Aşk gibi benzersiz bir konuyu felsefe ile konuşmak, sorular sormak için Opus Noesis tarafından 10 Haziran Cumartesi günü düzenleniyor. Etkinlikte, uygulamalı felsefenin bir türü olan felsefi danışmanlık metodolojisiyle aşka dair sorular üretilir. Kavramlara, sorulara, sorunlara Sokratik Konuşmalar ışığında açıklık getirilmeye çalışılır. Aşk'ı felsefi danışmanlığım metodolojisiyle disiplinler üstü bir perspektifle biraz da haddini bilmez bir cüretkârlıkla ele almaktan ziyade ona bakmayı göze alan bir pencere aralanır.

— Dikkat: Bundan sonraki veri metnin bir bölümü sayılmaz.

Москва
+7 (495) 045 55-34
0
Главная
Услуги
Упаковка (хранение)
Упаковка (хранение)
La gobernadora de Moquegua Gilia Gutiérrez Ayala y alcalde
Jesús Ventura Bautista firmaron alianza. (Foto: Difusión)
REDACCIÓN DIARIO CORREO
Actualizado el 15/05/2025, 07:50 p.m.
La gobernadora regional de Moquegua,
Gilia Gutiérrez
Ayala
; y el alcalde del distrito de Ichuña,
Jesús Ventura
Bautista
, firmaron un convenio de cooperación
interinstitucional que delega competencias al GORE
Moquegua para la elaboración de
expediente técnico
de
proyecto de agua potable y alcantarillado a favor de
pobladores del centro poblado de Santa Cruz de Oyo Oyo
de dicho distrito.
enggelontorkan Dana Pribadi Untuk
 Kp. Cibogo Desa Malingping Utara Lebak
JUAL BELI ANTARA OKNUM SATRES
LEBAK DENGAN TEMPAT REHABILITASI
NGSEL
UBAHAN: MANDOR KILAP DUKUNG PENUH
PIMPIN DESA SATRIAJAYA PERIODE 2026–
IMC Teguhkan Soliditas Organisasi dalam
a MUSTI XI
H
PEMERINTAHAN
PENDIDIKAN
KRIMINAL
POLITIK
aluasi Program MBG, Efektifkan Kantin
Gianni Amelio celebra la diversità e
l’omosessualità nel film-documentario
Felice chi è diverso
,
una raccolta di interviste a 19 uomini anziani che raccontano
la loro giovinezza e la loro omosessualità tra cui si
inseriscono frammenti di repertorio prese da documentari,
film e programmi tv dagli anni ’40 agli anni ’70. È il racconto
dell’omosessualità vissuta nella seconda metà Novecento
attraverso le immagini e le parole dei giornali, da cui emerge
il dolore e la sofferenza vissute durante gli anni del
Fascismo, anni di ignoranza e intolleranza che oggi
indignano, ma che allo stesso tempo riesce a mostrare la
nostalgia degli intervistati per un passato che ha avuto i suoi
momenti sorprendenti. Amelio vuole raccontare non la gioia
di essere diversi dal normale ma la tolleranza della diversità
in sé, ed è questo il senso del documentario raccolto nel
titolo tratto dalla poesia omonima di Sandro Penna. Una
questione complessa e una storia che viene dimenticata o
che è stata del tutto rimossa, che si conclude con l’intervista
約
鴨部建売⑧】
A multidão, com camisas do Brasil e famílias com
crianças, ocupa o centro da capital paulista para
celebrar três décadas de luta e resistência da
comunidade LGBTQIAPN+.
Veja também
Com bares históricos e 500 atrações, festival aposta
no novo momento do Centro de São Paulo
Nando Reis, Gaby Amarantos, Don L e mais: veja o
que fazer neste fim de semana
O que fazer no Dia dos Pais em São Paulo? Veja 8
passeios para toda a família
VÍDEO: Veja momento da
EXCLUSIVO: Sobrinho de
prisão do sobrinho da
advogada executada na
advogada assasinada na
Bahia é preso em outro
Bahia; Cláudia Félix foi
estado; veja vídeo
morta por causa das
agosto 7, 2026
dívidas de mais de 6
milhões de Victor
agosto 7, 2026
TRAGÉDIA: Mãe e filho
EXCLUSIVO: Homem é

Tıpkı binlerce yıl önceki türdeşlerimiz gibi ‘ilkel' sevişiyoruz. Ruhumuz hep aynı yaşta. Sevgi, ihtiyacını duyduğumuz en temel duygu; hatta güvenden de temel. İnsan, kendini güvende hissetmediği bir yerde, zor olsa da, yaşayabiliyorken sevgisiz yaşayamıyor. Aşk, tenselliği içeren, fiziği aşan manevi bir olgu. Mutluluk, Aristotelesçe söylenirse “kendisi amaç olan şey”dir. Aşk, mutluluğun belki de tacı; her şeyi tamamlayan o ‘küçük” ayrıntı. İnsanın çağırabileceği, dilediği zaman olabileceği ya da bulabileceği bir şey değil; metaforik bir ifadeyle belki de “kedice” bir olgu.
İnsan, onsuz hep yarım; onunlaysa aklını kaybeden bir meczup, divane… Yaşaması müthiş bir derecede tatlı bir acı ya da tadı mutluluk veren bir acı. Dilimiz, böylesi uhrevi bir olguyu tarif etmekte hep kifayetsizdir. O nedenle bilimi yapılamaz; o, yaşanır ve en çok da sanatlarda ifadesini bulur. Akıldan ziyade gönülde(n)dir. İstikameti belirsizdir. Gönlüne göre hareket eder. O nedenle de öngörülemez. Boyun eğmezliği bundandır aynı zamanda. Akıl, bir değişken olarak yanı başımızdadır. Aşk söz konusu olduğunda akla düşen yalnızca izlemektir. Ahlakçılığı, izleyiciliği içine sindirememesindendir belki de.
Akılla, akla “izleyici” statüsü bile vermeyen aşkı anlamak iddiasında değildir çalışma; yalnızca ona baktığımız yerleri sorgulamak, bakarken gözlerimize taktığımız gözlükleri çıkarıp yüzleşmeye, anlamaya, yaşamaya davettir, yargılamaya değil.